Selbst aus Fehlern der jüngsten Vergangenheit scheint der HSV nicht lernen zu wollen. Auch nach der Entlassung von Zinnbauer handelte sich der Klub nur Absagen ein. Weil die Bedingung wieder war, einen Trainer nur für die verbleibenden acht Ligaspiele zu holen. Weil der Klub nach wie vor auf die große Lösung im Sommer hofft: Thomas Tuchel. Es ist aber schwer vorstellbar, dass es den begehrten Fußballlehrer in die zweite Liga zieht. Der Weg dorthin ist kurz für den HSV und führt über Knäbel. »Peter ist die beste Option«, sagte Dietmar Beiersdorfer, Vorstandsvorsitzender des Klubs am Montag. Und fügte an: »Was nicht schwer ist, weil er die einzige war.«

Was selbstironisch klingen soll, ist Ausdruck purer Verzweiflung. Denn Knäbel bietet nichts, was Hoffnung im Abstiegskampf machen könnte. Als Trainer arbeitete er drei Jahre in der Jugend beim 1. FC Nürnberg sowie zwei Jahre in der Schweiz beim FC Winterthur. Das ist fünfzehn Jahre her. Seine Erfolge feierte er in Jeans, Hemd und Pullover: als Technischer Direktor erst beim FC Basel und dann beim Schweizer Fußballverband.
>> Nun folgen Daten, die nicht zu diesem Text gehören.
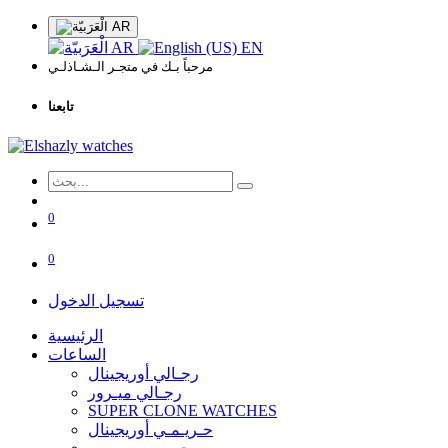
AR
AR
EN
مرحباً بـك في متجـر الـشـاذلـي
تابعنا
0
0
تسجيل الدخول
الرئيسية
الساعات
رجـالي أوريجينال
رجـالي ميـرور
SUPER CLONE WATCHES
حـريـمـي أوريجينال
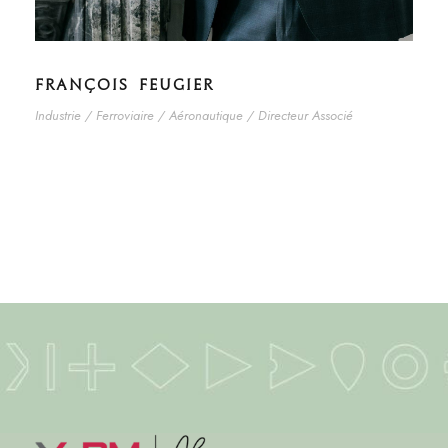
FRANÇOIS FEUGIER
Industrie / Ferroviaire / Aéronautique / Directeur Associé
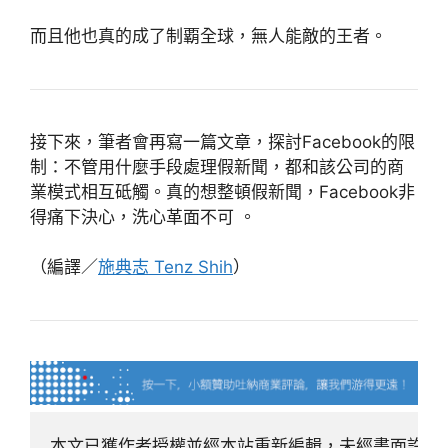
而且他也真的成了制覇全球，無人能敵的王者。
接下來，筆者會再寫一篇文章，探討Facebook的限
制：不管用什麼手段處理假新聞，都和該公司的商
業模式相互砥觸。真的想整頓假新聞，Facebook非
得痛下決心，洗心革面不可 。
（編譯／
施典志 Tenz Shih
）
本文已獲作者授權並經本站重新編輯，未經書面許可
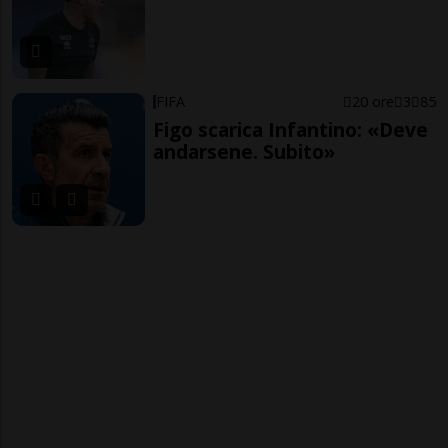
FIFA
20 ore
3
85
Figo scarica Infantino: «Deve
andarsene. Subito»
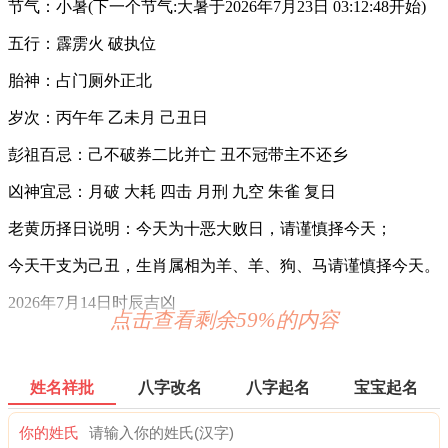
节气：小暑(下一个节气:大暑于2026年7月23日 03:12:48开始)
五行：霹雳火 破执位
胎神：占门厕外正北
岁次：丙午年 乙未月 己丑日
彭祖百忌：己不破券二比并亡 丑不冠带主不还乡
凶神宜忌：月破 大耗 四击 月刑 九空 朱雀 复日
老黄历择日说明：今天为十恶大败日，请谨慎择今天；
今天干支为己丑，生肖属相为羊、羊、狗、马请谨慎择今天。
2026年7月14日时辰吉凶
点击查看剩余59%的内容
0时-1时 甲子时：沖马 煞南 时沖甲午 白虎 地兵 贪狼
宜：赴任 出行 求财 嫁娶 移徙 开业 安葬
姓名祥批
八字改名
八字起名
宝宝起名
忌：白虎须用 麒麟符制 否则 诸事不宜 修造 动土
你的姓氏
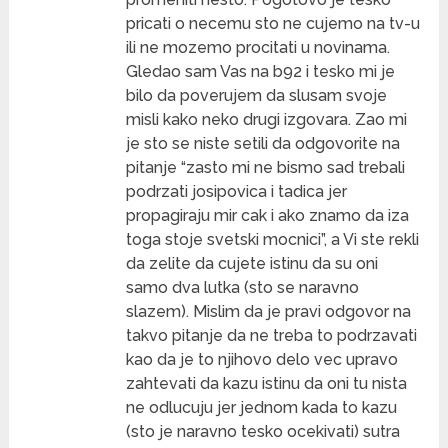
pricati o necemu sto ne cujemo na tv-u
ili ne mozemo procitati u novinama.
Gledao sam Vas na b92 i tesko mi je
bilo da poverujem da slusam svoje
misli kako neko drugi izgovara. Zao mi
je sto se niste setili da odgovorite na
pitanje “zasto mi ne bismo sad trebali
podrzati josipovica i tadica jer
propagiraju mir cak i ako znamo da iza
toga stoje svetski mocnici”, a Vi ste rekli
da zelite da cujete istinu da su oni
samo dva lutka (sto se naravno
slazem). Mislim da je pravi odgovor na
takvo pitanje da ne treba to podrzavati
kao da je to njihovo delo vec upravo
zahtevati da kazu istinu da oni tu nista
ne odlucuju jer jednom kada to kazu
(sto je naravno tesko ocekivati) sutra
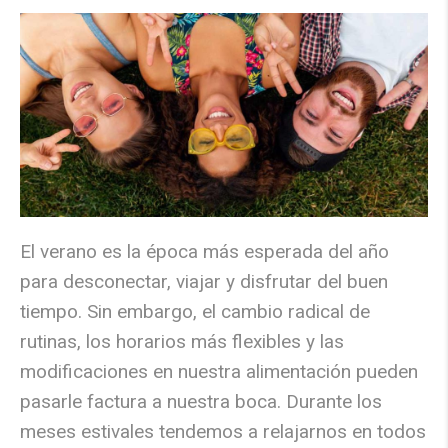
El verano es la época más esperada del año
para desconectar, viajar y disfrutar del buen
tiempo. Sin embargo, el cambio radical de
rutinas, los horarios más flexibles y las
modificaciones en nuestra alimentación pueden
pasarle factura a nuestra boca. Durante los
meses estivales tendemos a relajarnos en todos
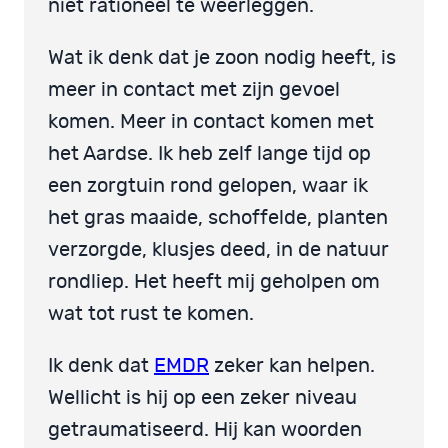
niet rationeel te weerleggen.
Wat ik denk dat je zoon nodig heeft, is
meer in contact met zijn gevoel
komen. Meer in contact komen met
het Aardse. Ik heb zelf lange tijd op
een zorgtuin rond gelopen, waar ik
het gras maaide, schoffelde, planten
verzorgde, klusjes deed, in de natuur
rondliep. Het heeft mij geholpen om
wat tot rust te komen.
Ik denk dat
EMDR
zeker kan helpen.
Wellicht is hij op een zeker niveau
getraumatiseerd. Hij kan woorden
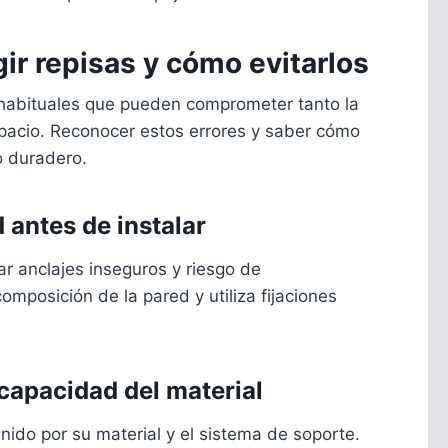
ir repisas y cómo evitarlos
s habituales que pueden comprometer tanto la
pacio. Reconocer estos errores y saber cómo
o duradero.
d antes de instalar
ar anclajes inseguros y riesgo de
omposición de la pared y utiliza fijaciones
 capacidad del material
nido por su material y el sistema de soporte.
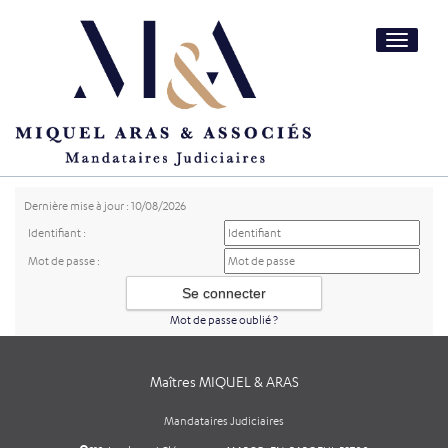
Toggle
navigatio
Dernière mise à jour : 10/08/2026
Identifiant :
Mot de passe :
Mot de passe oublié ?
Maîtres MIQUEL & ARAS
Mandataires Judiciaires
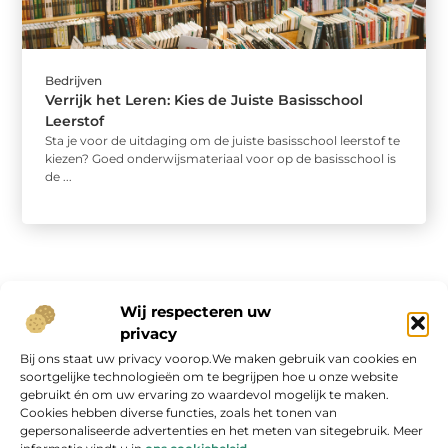
Bedrijven
Verrijk het Leren: Kies de Juiste Basisschool
Leerstof
Sta je voor de uitdaging om de juiste basisschool leerstof te
kiezen? Goed onderwijsmateriaal voor op de basisschool is
de ...
Wij respecteren uw
privacy
Bij ons staat uw privacy voorop.We maken gebruik van cookies en
Onze informatie
soortgelijke technologieën om te begrijpen hoe u onze website
gebruikt én om uw ervaring zo waardevol mogelijk te maken.
Geld verdienen op internet: kans van de eeuw of overschatte hype?
Cookies hebben diverse functies, zoals het tonen van
gepersonaliseerde advertenties en het meten van sitegebruik. Meer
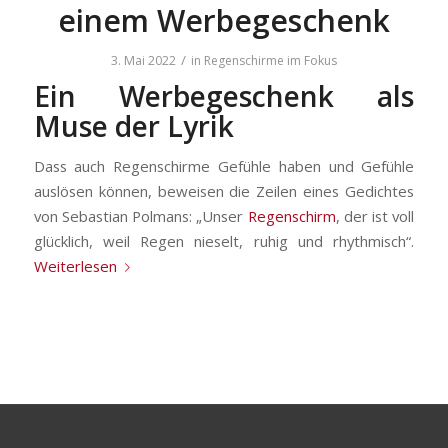
einem Werbegeschenk
/
3. Mai 2022
in
Regenschirme im Fokus
Ein Werbegeschenk als
Muse der Lyrik
Dass auch Regenschirme Gefühle haben und Gefühle
auslösen können, beweisen die Zeilen eines Gedichtes
von Sebastian Polmans: „Unser
Regenschirm
, der ist voll
glücklich, weil Regen nieselt, ruhig und rhythmisch“.
Weiterlesen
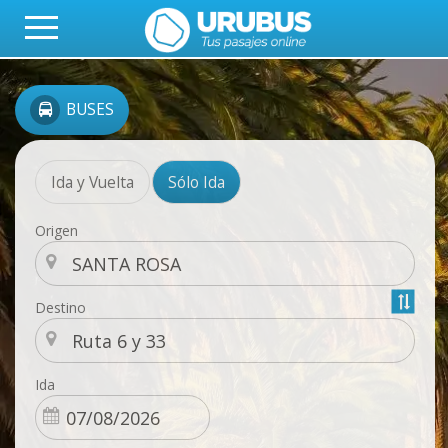
BUSES
Ida y Vuelta
Sólo Ida
Origen
Destino
Ida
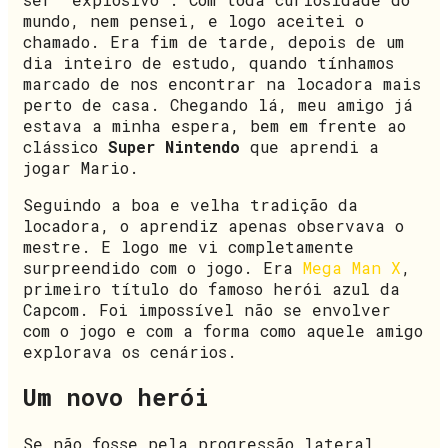
mundo, nem pensei, e logo aceitei o
chamado. Era fim de tarde, depois de um
dia inteiro de estudo, quando tínhamos
marcado de nos encontrar na locadora mais
perto de casa. Chegando lá, meu amigo já
estava a minha espera, bem em frente ao
clássico
Super Nintendo
que aprendi a
jogar Mario.
Seguindo a boa e velha tradição da
locadora, o aprendiz apenas observava o
mestre. E logo me vi completamente
surpreendido com o jogo. Era
Mega Man X
,
primeiro título do famoso herói azul da
Capcom. Foi impossível não se envolver
com o jogo e com a forma como aquele amigo
explorava os cenários.
Um novo herói
Se não fosse pela progressão lateral,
Sechs Trainer in zwei Jahren, 19 in den vergangenen 18. Nicht nur Qualität, auch die Quantität ist ein Problem. Verursacht durch ewiges Führungschaos, zu sehen jedes Wochenende auf dem Platz. Die Mannschaft ist ein wild zusammengekaufter Haufen, mit einem ungeeigneten Anführer. Kapitän Rafael van der Vaart darf wohl nur noch mitspielen, weil Investor Klaus-Michael Kühne ihn bezahlt hat. Ein Konzept, eine spielerische Linie gibt es ob der fehlenden Kontinuität auf der Trainerposition nicht. Kein Wunder, dass selbst Führungsspieler wie Westermann verunsichert sind. Kein Wunder auch, dass Winterneuzugang Ivica Olic, der bisher bei all seinen Klubs überzeugen konnte, beim HSV nicht funktioniert.